[Short-answer chart tasks]
====================

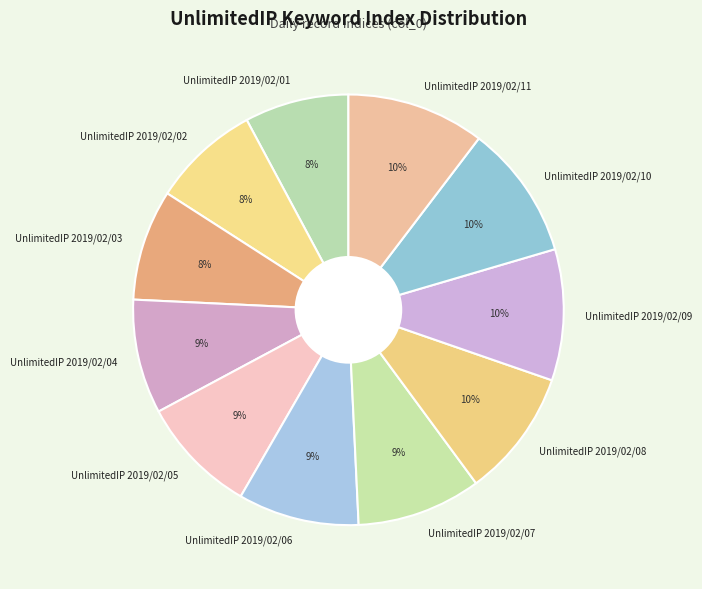

To the nearest percent, what is the combined percentage of UnlimitedIP 2019/02/10 and UnlimitedIP 2019/02/01?

18%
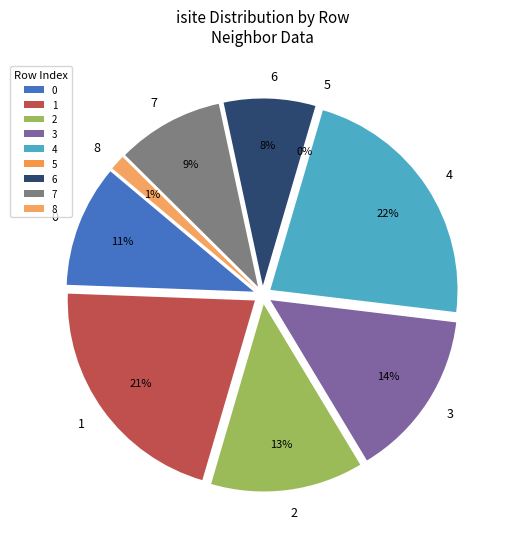

What is the largest slice in the pie chart?

4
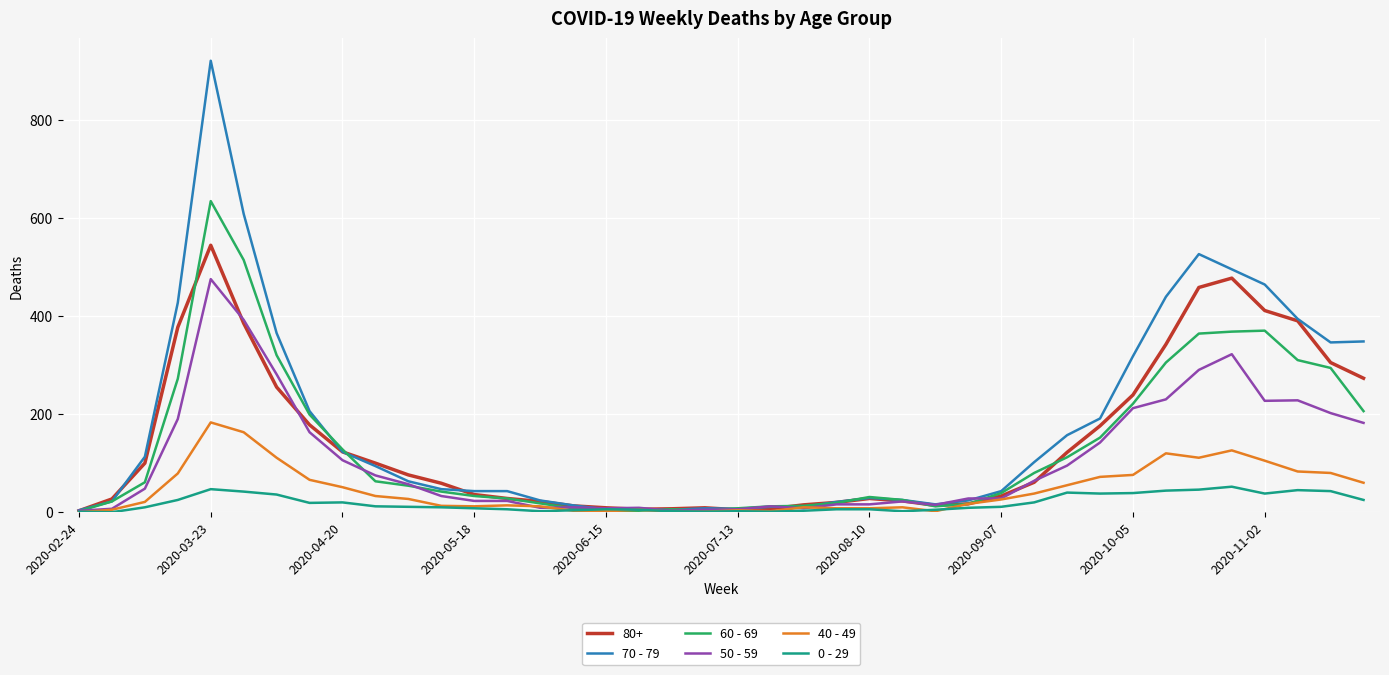

Which series has the largest range (max minus min)?

70 - 79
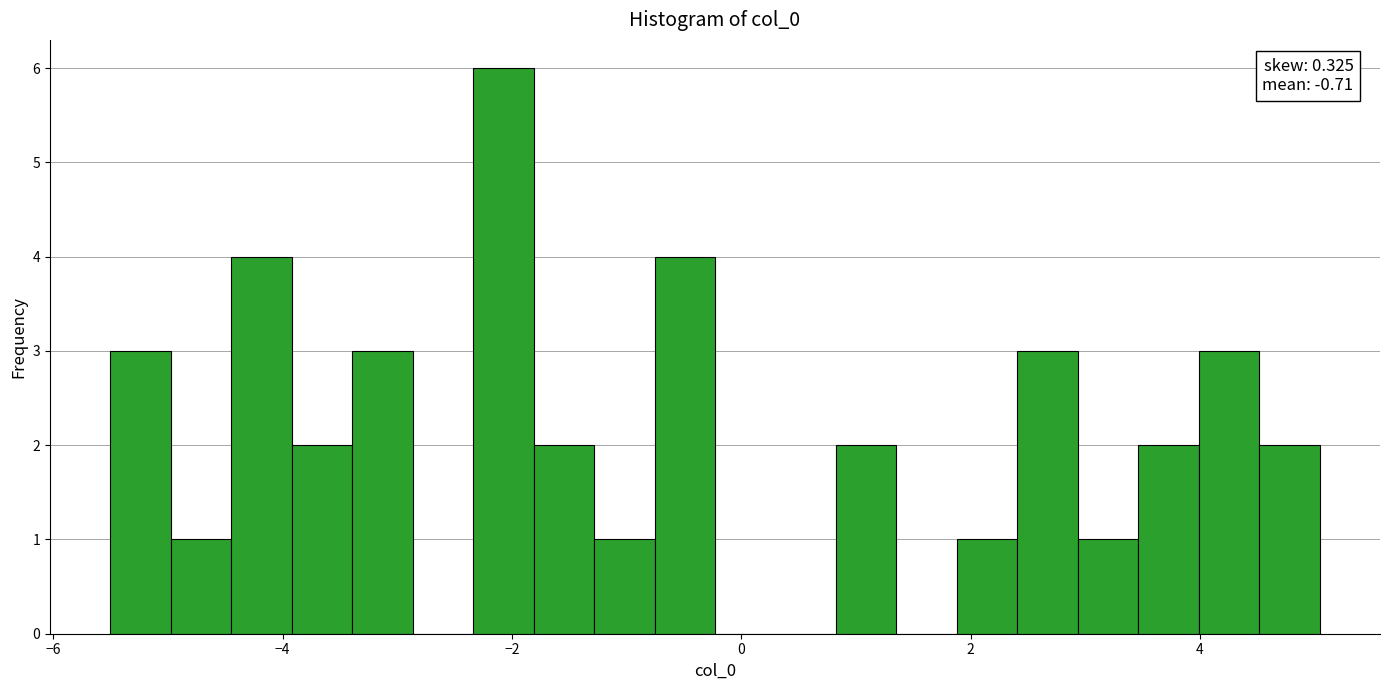

Around what value on the x-axis is the tallest bar? Give the approximate position of its centre, as read against the axis.

-2.0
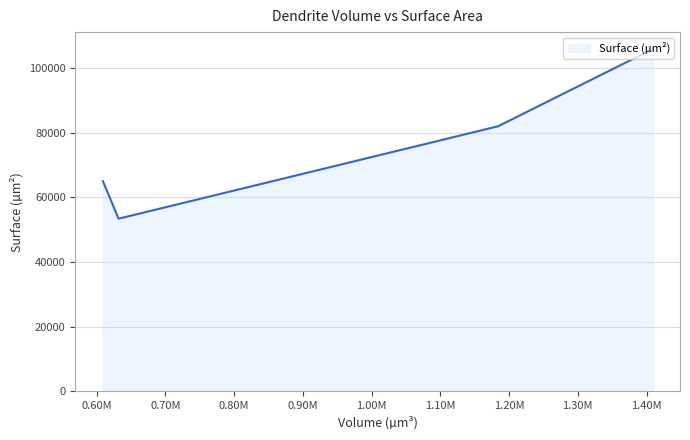

How many lines are shown in the chart?

1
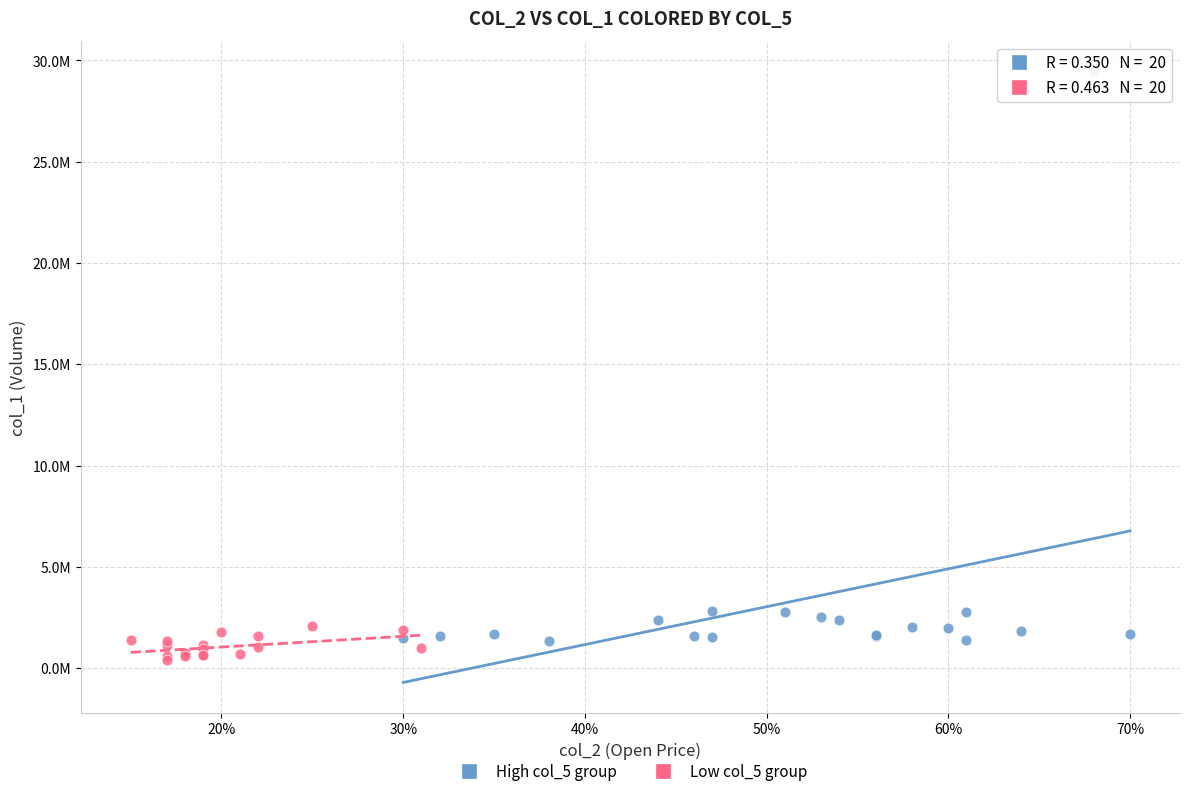

What are all the series names shown in the legend?

High col_5 group, Low col_5 group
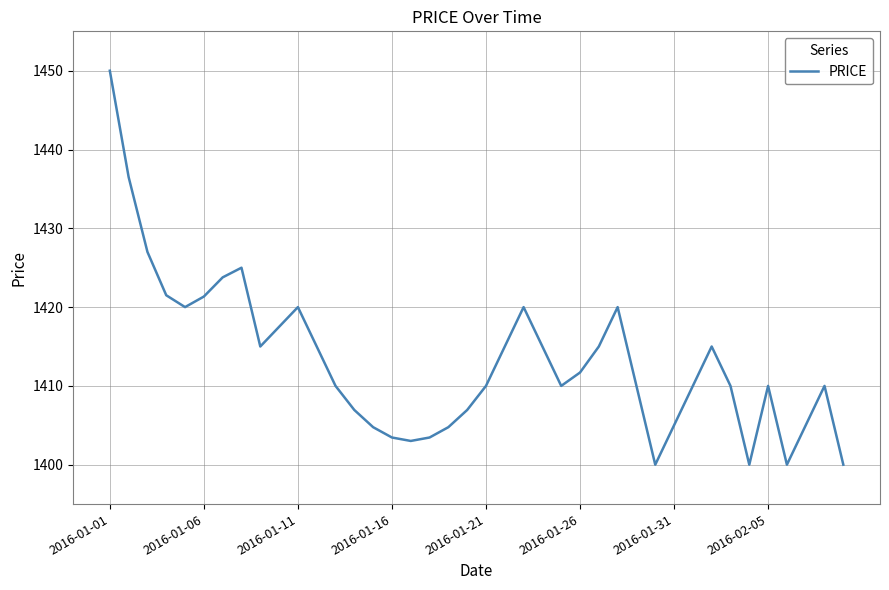

What is the smallest value displayed?

1400.0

====================

What to work on
Please format the text lines of all the records above as one numbered list, leaving out the pictures and the blank lines.

Final answer
1. To the nearest percent, what is the combined percentage of UnlimitedIP 2019/02/10 and UnlimitedIP 2019/02/01?
2. 18%
3. What is the largest slice in the pie chart?
4. 4
5. Which series has the largest range (max minus min)?
6. 70 - 79
7. Around what value on the x-axis is the tallest bar? Give the approximate position of its centre, as read against the axis.
8. -2.0
9. How many lines are shown in the chart?
10. 1
11. What are all the series names shown in the legend?
12. High col_5 group, Low col_5 group
13. What is the smallest value displayed?
14. 1400.0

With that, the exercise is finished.